NoVo in the Media

Former Women’s Prison Transforming Into Space for Activism

25 October 2017
BY Brittney McNamara
PUBLISHED IN Teen Vogue

The Bayview Correctional Facility sits among shiny buildings and trendy art spaces in New York City’s Chelsea neighborhood, a stark reminder of the now-closed prison’s past. The prison, which operated from 1974 to 2013, once housed 153 inmates. Once a symbol of oppression for women, the now-empty prison will now become a symbol of hope.

Activists have come together to transform the Bayview building into the Women’s Building, a place where women can gather. Pamela Shifman, executive director of NoVo Foundation, one of the organizations working toward the building’s success, says the space will be a place to challenge underlying misogyny and racism, and the systems of oppression that often result in the incarceration of women in the first place. And the need, she says, is greater than ever.

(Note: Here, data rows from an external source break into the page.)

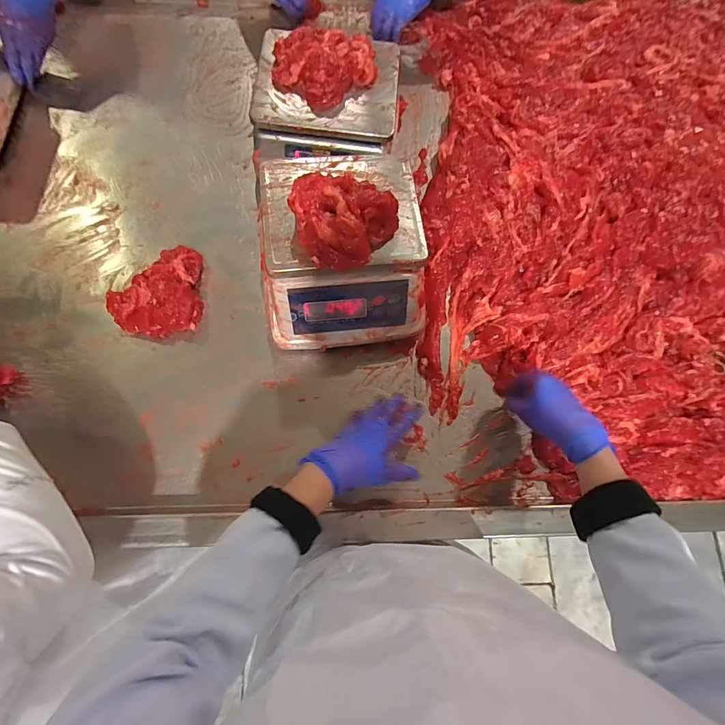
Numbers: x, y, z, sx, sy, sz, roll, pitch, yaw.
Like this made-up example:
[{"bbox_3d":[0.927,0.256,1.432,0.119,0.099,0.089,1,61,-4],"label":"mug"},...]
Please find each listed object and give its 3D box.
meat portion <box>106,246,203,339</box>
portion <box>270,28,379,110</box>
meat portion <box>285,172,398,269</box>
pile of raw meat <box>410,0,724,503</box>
[{"bbox_3d":[-0.323,-0.114,0.591,0.129,0.039,0.146,-5,77,-3],"label":"meat portion"},{"bbox_3d":[-0.057,-0.455,0.584,0.156,0.049,0.106,-11,77,-4],"label":"portion"},{"bbox_3d":[-0.019,-0.175,0.461,0.122,0.050,0.104,-16,77,-6],"label":"meat portion"},{"bbox_3d":[0.525,-0.276,0.635,0.829,0.077,0.933,1,75,1],"label":"pile of raw meat"}]

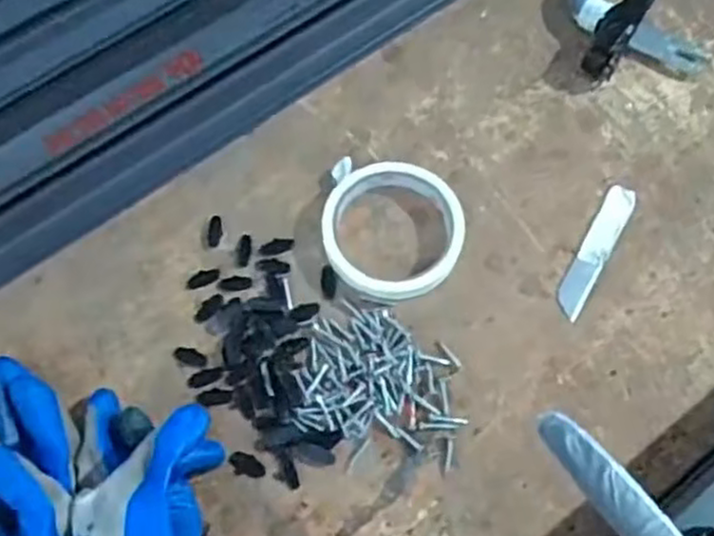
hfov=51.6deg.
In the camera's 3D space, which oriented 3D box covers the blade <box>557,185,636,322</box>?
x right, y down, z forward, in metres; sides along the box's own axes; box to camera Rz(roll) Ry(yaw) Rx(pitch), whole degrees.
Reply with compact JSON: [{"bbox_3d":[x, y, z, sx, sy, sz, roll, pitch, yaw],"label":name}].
[{"bbox_3d":[0.165,-0.013,0.513,0.021,0.004,0.104,30,73,8],"label":"blade"}]

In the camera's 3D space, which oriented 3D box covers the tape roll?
[{"bbox_3d":[0.025,-0.025,0.502,0.094,0.020,0.095,1,71,-2],"label":"tape roll"}]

“This project will transform a site of women’s confinement and oppression and pain into a space dedicated to equality, liberation and justice for all girls and women everywhere,” Pamela tells Teen Vogue. “Today’s political climate is a major reason why a liberating collaboration space like the Women’s Building is so necessary. There has never been a greater need.”

The Women’s Building will be a community space, complete with meeting rooms, conference spaces, child care and more. As the project moves toward fruition, which will take about five years, activists have come together to not only make the building an asset for the community, but a product of the community, too — including the population that the building once housed.

“Every step of the way has been really done in a community driven way. We started with women who had been incarcerated at Bayview itself, as well as other prisons to ask them what success for the women’s building would look like,” Pamela says. “So much of what we heard…was the need to address the root causes of incarceration. The need to address poverty, racism and violence against girls and women, which starts at particularly young ages.”

Growing the building from a place that jailed women to a place that fosters them is a symbol, Pamela says, of the potential girls and women.

“I think, at a certain meta level, the Women’s Building will stand for what is possible when the potential for girls and women is fostered,” Pamela says, “instead of locked away.”